- [EXERCISE] Go line by line through the records below. Copy whichever lines contain the string "status".

Edit difference data
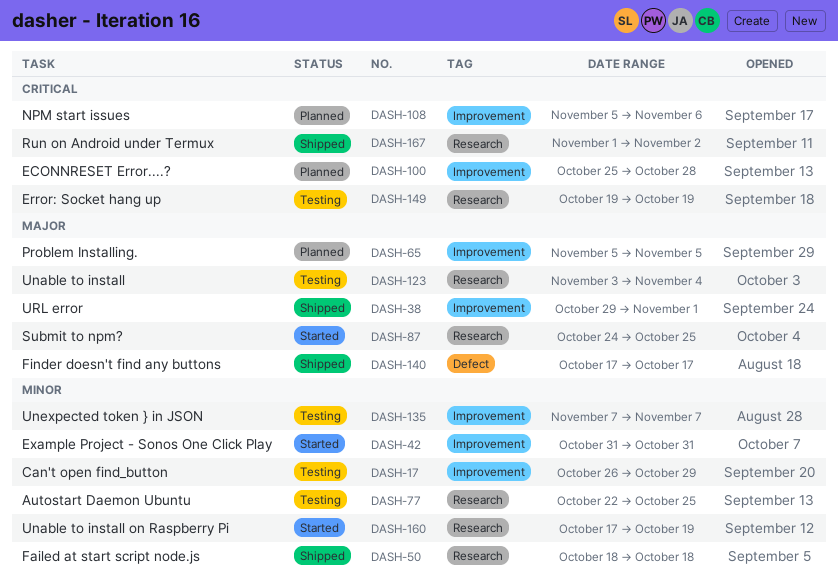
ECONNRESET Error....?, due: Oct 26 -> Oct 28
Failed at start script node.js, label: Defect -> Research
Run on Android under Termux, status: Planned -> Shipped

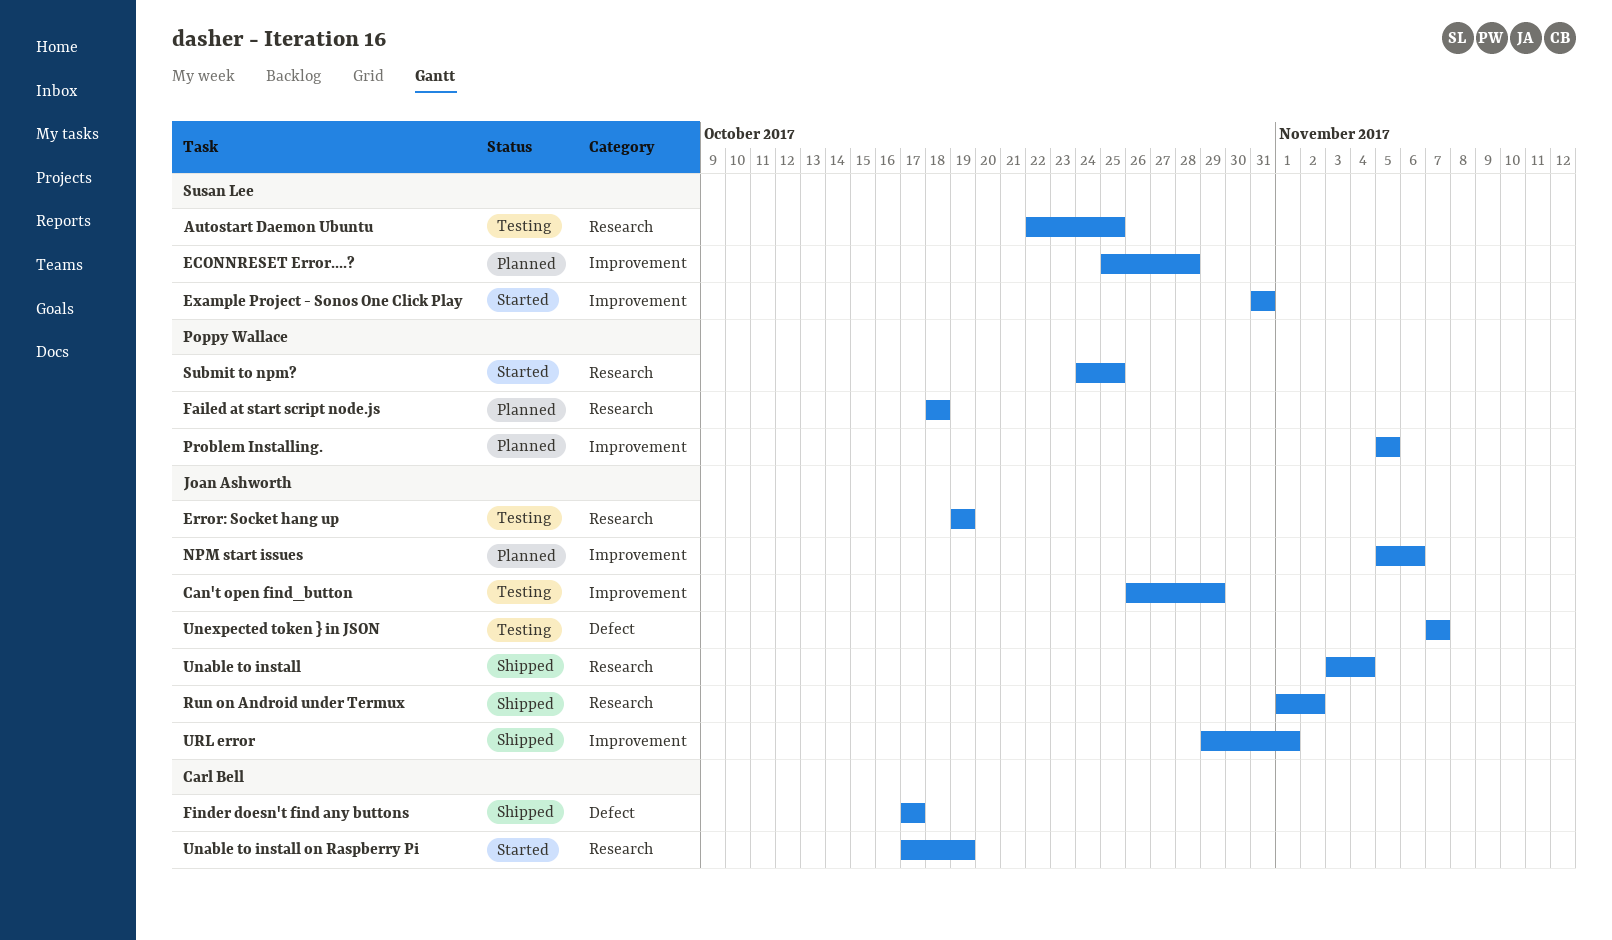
Failed at start script node.js, status: Shipped -> Planned
Unable to install, status: Testing -> Shipped
Unexpected token } in JSON, label: Improvement -> Defect

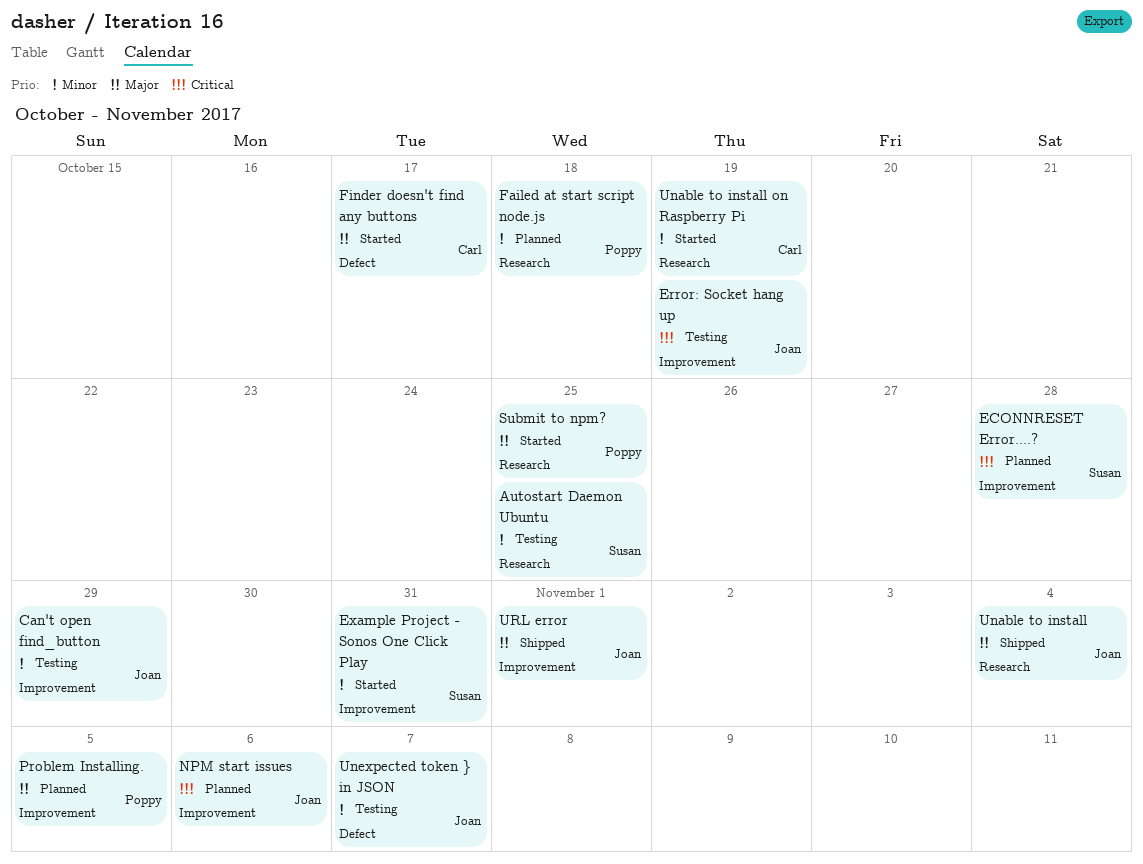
Error: Socket hang up, label: Research -> Improvement
Finder doesn't find any buttons, status: Shipped -> Started
Run on Android under Termux: present -> none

- [SOLUTION TO THIS EXERCISE]
Run on Android under Termux, status: Planned -> Shipped
Failed at start script node.js, status: Shipped -> Planned
Unable to install, status: Testing -> Shipped
Finder doesn't find any buttons, status: Shipped -> Started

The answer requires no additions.